I think it has to do with the tiredness we've seen underneath in the market. I think it has to do with the upper channel lines that I have drawn in here for both the S&P and Nasdaq. I think the market needs to get properly oversold in order to have a rally that has momentum and we haven't gotten properly oversold.

Typically to get properly oversold we need a pullback. We haven't had any pullbacks, all we've had is churning. So while breadth stayed flat on Thursday, it didn't budge the indicators. The McClellan Summation Index is still flat to down.

The most interesting statistic to come out of the trading day was that the ISE equity call/put ratio jumped up over 200% for the first time since January 26. I do not discuss this options ratio very often but it is a call/put ratio instead of a put/call ratio so a high reading for the ISE is akin to a low reading for the CBOE's put/call ratio. Thus the high ratio tends to mean we've got some giddiness in the market.

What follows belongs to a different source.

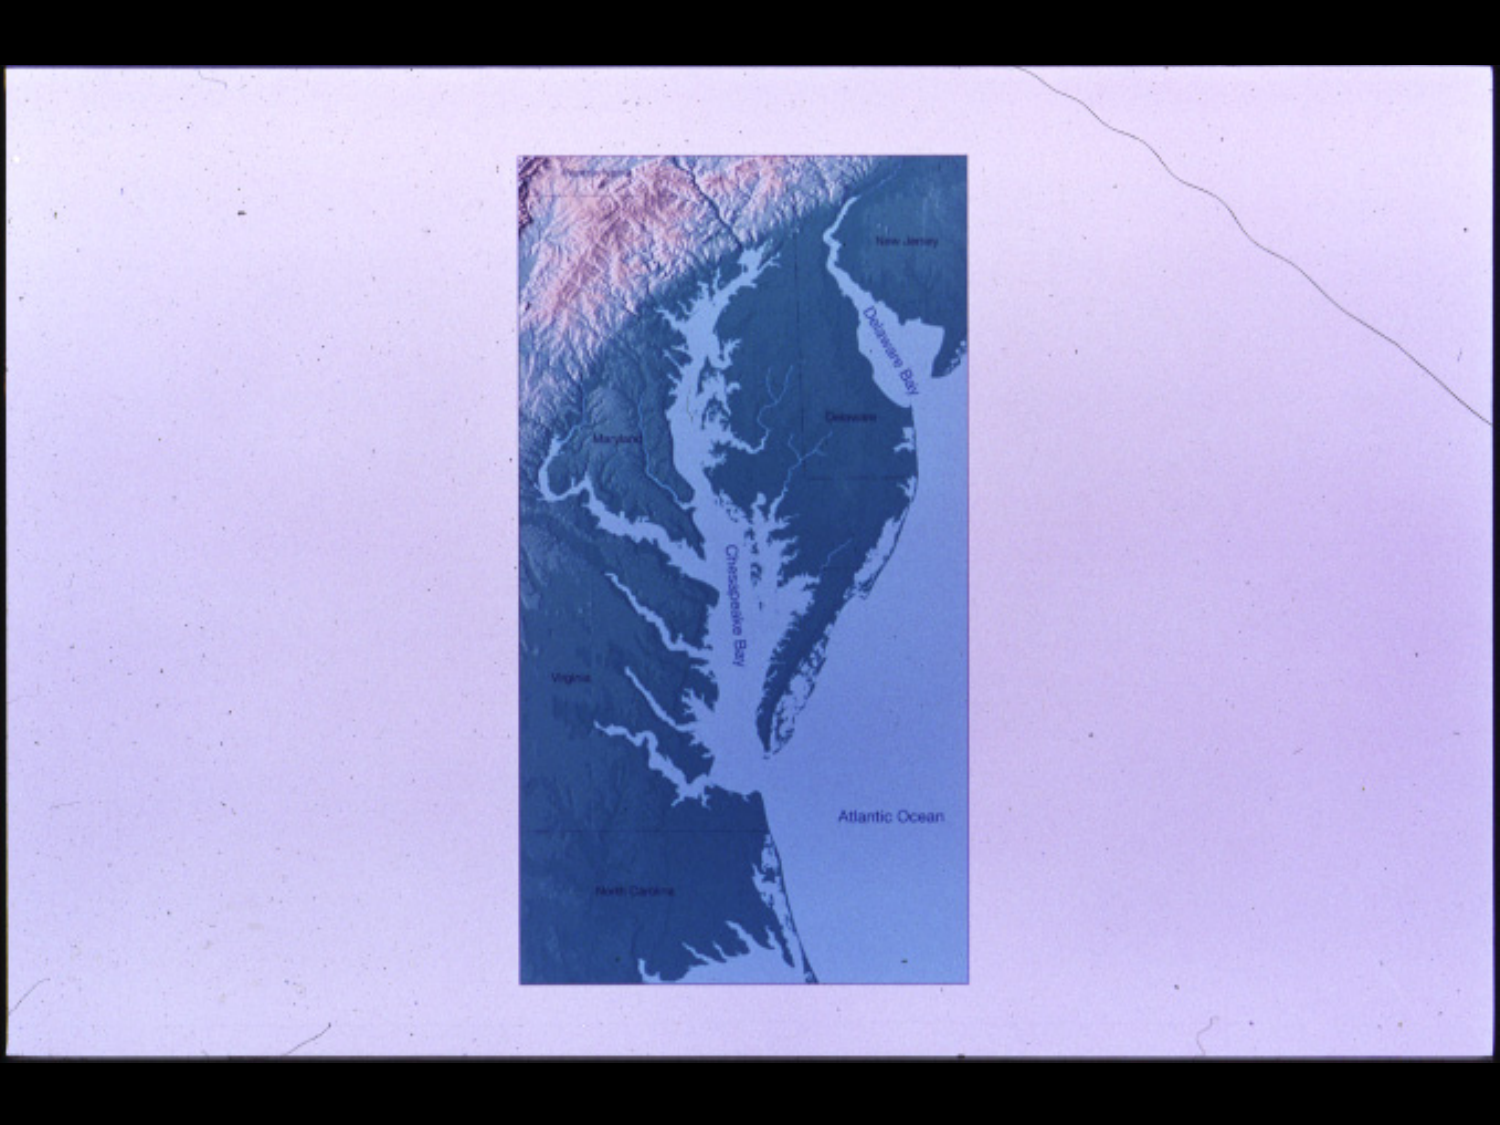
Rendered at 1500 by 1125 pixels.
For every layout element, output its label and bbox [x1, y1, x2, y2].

picture [0, 65, 1500, 1063]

I realize that the January 26 reading is scary but we had a high reading on January 8 as well. That's the red arrow on the chart. If you squint you can see that we had a big gap down and stocks spent the day recovering and then we went up for two more weeks. At least it shook things up!

Back in mid-November we had similar instance where the ISE Equity ratio was high and we ended up with two days of volatility before the market marched ever higher. That's the blue arrow on the chart.

To go along with this the Index put/call ratio slumped to 80% on Thursday. This is the lowest reading since July 26, just before the S&P had its recent tumble. All in all, sentiment hasn't shifted very much but these two different options ratios did shift.

Since I have been of the mind that we should see volatility pick up in August -- and I have been wrong thus far -- I think these indicators could be the tell that we should have a bout of volatility. Am I hopeful? Maybe but look at the chart of the VIX. It had quite a turnaround on Thursday, especially considering we're only talking about the S&P moving four points to the downside.